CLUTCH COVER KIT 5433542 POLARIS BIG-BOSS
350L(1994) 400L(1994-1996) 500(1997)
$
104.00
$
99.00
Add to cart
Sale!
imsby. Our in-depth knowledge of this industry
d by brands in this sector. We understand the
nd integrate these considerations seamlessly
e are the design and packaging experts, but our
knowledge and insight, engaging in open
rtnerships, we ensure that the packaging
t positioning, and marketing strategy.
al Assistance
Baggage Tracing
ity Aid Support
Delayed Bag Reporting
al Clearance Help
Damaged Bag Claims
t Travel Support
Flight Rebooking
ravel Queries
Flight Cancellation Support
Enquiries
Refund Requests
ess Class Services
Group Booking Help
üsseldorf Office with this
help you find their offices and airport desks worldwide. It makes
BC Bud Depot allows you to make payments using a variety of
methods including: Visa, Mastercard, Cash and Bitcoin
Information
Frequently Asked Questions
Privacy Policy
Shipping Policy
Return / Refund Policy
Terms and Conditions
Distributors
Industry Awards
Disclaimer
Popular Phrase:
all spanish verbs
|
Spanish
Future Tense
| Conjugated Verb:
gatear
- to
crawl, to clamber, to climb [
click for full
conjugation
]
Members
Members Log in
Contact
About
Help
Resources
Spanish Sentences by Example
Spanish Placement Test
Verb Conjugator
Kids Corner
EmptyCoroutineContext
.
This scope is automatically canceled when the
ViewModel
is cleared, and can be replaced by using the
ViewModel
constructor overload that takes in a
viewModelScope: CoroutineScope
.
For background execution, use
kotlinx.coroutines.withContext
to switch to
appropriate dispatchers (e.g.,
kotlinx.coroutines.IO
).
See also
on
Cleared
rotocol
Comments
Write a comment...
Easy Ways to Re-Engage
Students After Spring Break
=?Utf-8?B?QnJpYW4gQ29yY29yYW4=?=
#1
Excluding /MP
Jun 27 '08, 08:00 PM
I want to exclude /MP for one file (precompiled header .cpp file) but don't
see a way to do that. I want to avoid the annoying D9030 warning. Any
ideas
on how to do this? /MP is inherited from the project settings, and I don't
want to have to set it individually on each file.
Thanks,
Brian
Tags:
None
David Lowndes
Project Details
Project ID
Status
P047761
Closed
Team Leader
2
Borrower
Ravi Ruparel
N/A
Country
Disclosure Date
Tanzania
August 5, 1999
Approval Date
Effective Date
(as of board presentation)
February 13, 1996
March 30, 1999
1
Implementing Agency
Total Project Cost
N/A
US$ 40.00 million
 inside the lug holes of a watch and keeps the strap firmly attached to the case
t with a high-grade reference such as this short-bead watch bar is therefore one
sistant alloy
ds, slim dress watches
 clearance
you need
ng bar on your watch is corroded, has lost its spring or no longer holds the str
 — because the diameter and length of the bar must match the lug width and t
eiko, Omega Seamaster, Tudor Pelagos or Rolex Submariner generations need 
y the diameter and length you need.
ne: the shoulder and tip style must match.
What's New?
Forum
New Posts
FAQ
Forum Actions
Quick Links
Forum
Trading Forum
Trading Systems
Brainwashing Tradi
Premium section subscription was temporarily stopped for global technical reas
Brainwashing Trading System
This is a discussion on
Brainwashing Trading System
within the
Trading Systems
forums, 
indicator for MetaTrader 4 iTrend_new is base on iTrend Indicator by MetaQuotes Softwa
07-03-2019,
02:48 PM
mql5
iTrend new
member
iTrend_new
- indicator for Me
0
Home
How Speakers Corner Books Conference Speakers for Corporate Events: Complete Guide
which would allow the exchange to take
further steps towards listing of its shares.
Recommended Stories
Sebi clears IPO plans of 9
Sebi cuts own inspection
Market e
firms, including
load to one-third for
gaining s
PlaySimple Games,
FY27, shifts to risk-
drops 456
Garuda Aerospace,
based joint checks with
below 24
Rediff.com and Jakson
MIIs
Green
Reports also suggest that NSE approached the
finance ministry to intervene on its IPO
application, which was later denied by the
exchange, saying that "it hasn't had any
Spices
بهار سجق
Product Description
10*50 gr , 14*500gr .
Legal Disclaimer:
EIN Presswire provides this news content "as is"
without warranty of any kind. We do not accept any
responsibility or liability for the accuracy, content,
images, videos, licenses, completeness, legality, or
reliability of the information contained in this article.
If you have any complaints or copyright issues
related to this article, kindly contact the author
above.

What is expected: Format the text from every entry above as a numbered list with one line per item, leaving out blank lines.

Output of the task:
1. CLUTCH COVER KIT 5433542 POLARIS BIG-BOSS
2. 350L(1994) 400L(1994-1996) 500(1997)
3. $
4. 104.00
5. $
6. 99.00
7. Add to cart
8. Sale!
9. imsby. Our in-depth knowledge of this industry
10. d by brands in this sector. We understand the
11. nd integrate these considerations seamlessly
12. e are the design and packaging experts, but our
13. knowledge and insight, engaging in open
14. rtnerships, we ensure that the packaging
15. t positioning, and marketing strategy.
16. al Assistance
17. Baggage Tracing
18. ity Aid Support
19. Delayed Bag Reporting
20. al Clearance Help
21. Damaged Bag Claims
22. t Travel Support
23. Flight Rebooking
24. ravel Queries
25. Flight Cancellation Support
26. Enquiries
27. Refund Requests
28. ess Class Services
29. Group Booking Help
30. üsseldorf Office with this
31. help you find their offices and airport desks worldwide. It makes
32. BC Bud Depot allows you to make payments using a variety of
33. methods including: Visa, Mastercard, Cash and Bitcoin
34. Information
35. Frequently Asked Questions
36. Privacy Policy
37. Shipping Policy
38. Return / Refund Policy
39. Terms and Conditions
40. Distributors
41. Industry Awards
42. Disclaimer
43. Popular Phrase:
44. all spanish verbs
45. |
46. Spanish
47. Future Tense
48. | Conjugated Verb:
49. gatear
50. - to
51. crawl, to clamber, to climb [
52. click for full
53. conjugation
54. ]
55. Members
56. Members Log in
57. Contact
58. About
59. Help
60. Resources
61. Spanish Sentences by Example
62. Spanish Placement Test
63. Verb Conjugator
64. Kids Corner
65. EmptyCoroutineContext
66. .
67. This scope is automatically canceled when the
68. ViewModel
69. is cleared, and can be replaced by using the
70. ViewModel
71. constructor overload that takes in a
72. viewModelScope: CoroutineScope
73. .
74. For background execution, use
75. kotlinx.coroutines.withContext
76. to switch to
77. appropriate dispatchers (e.g.,
78. kotlinx.coroutines.IO
79. ).
80. See also
81. on
82. Cleared
83. rotocol
84. Comments
85. Write a comment...
86. Easy Ways to Re-Engage
87. Students After Spring Break
88. =?Utf-8?B?QnJpYW4gQ29yY29yYW4=?=
89. #1
90. Excluding /MP
91. Jun 27 '08, 08:00 PM
92. I want to exclude /MP for one file (precompiled header .cpp file) but don't
93. see a way to do that. I want to avoid the annoying D9030 warning. Any
94. ideas
95. on how to do this? /MP is inherited from the project settings, and I don't
96. want to have to set it individually on each file.
97. Thanks,
98. Brian
99. Tags:
100. None
101. David Lowndes
102. Project Details
103. Project ID
104. Status
105. P047761
106. Closed
107. Team Leader
108. 2
109. Borrower
110. Ravi Ruparel
111. N/A
112. Country
113. Disclosure Date
114. Tanzania
115. August 5, 1999
116. Approval Date
117. Effective Date
118. (as of board presentation)
119. February 13, 1996
120. March 30, 1999
121. 1
122. Implementing Agency
123. Total Project Cost
124. N/A
125. US$ 40.00 million
126.  inside the lug holes of a watch and keeps the strap firmly attached to the case
127. t with a high-grade reference such as this short-bead watch bar is therefore one
128. sistant alloy
129. ds, slim dress watches
130.  clearance
131. you need
132. ng bar on your watch is corroded, has lost its spring or no longer holds the str
133.  — because the diameter and length of the bar must match the lug width and t
134. eiko, Omega Seamaster, Tudor Pelagos or Rolex Submariner generations need 
135. y the diameter and length you need.
136. ne: the shoulder and tip style must match.
137. What's New?
138. Forum
139. New Posts
140. FAQ
141. Forum Actions
142. Quick Links
143. Forum
144. Trading Forum
145. Trading Systems
146. Brainwashing Tradi
147. Premium section subscription was temporarily stopped for global technical reas
148. Brainwashing Trading System
149. This is a discussion on
150. Brainwashing Trading System
151. within the
152. Trading Systems
153. forums, 
154. indicator for MetaTrader 4 iTrend_new is base on iTrend Indicator by MetaQuotes Softwa
155. 07-03-2019,
156. 02:48 PM
157. mql5
158. iTrend new
159. member
160. iTrend_new
161. - indicator for Me
162. 0
163. Home
164. How Speakers Corner Books Conference Speakers for Corporate Events: Complete Guide
165. which would allow the exchange to take
166. further steps towards listing of its shares.
167. Recommended Stories
168. Sebi clears IPO plans of 9
169. Sebi cuts own inspection
170. Market e
171. firms, including
172. load to one-third for
173. gaining s
174. PlaySimple Games,
175. FY27, shifts to risk-
176. drops 456
177. Garuda Aerospace,
178. based joint checks with
179. below 24
180. Rediff.com and Jakson
181. MIIs
182. Green
183. Reports also suggest that NSE approached the
184. finance ministry to intervene on its IPO
185. application, which was later denied by the
186. exchange, saying that "it hasn't had any
187. Spices
188. بهار سجق
189. Product Description
190. 10*50 gr , 14*500gr .
191. Legal Disclaimer:
192. EIN Presswire provides this news content "as is"
193. without warranty of any kind. We do not accept any
194. responsibility or liability for the accuracy, content,
195. images, videos, licenses, completeness, legality, or
196. reliability of the information contained in this article.
197. If you have any complaints or copyright issues
198. related to this article, kindly contact the author
199. above.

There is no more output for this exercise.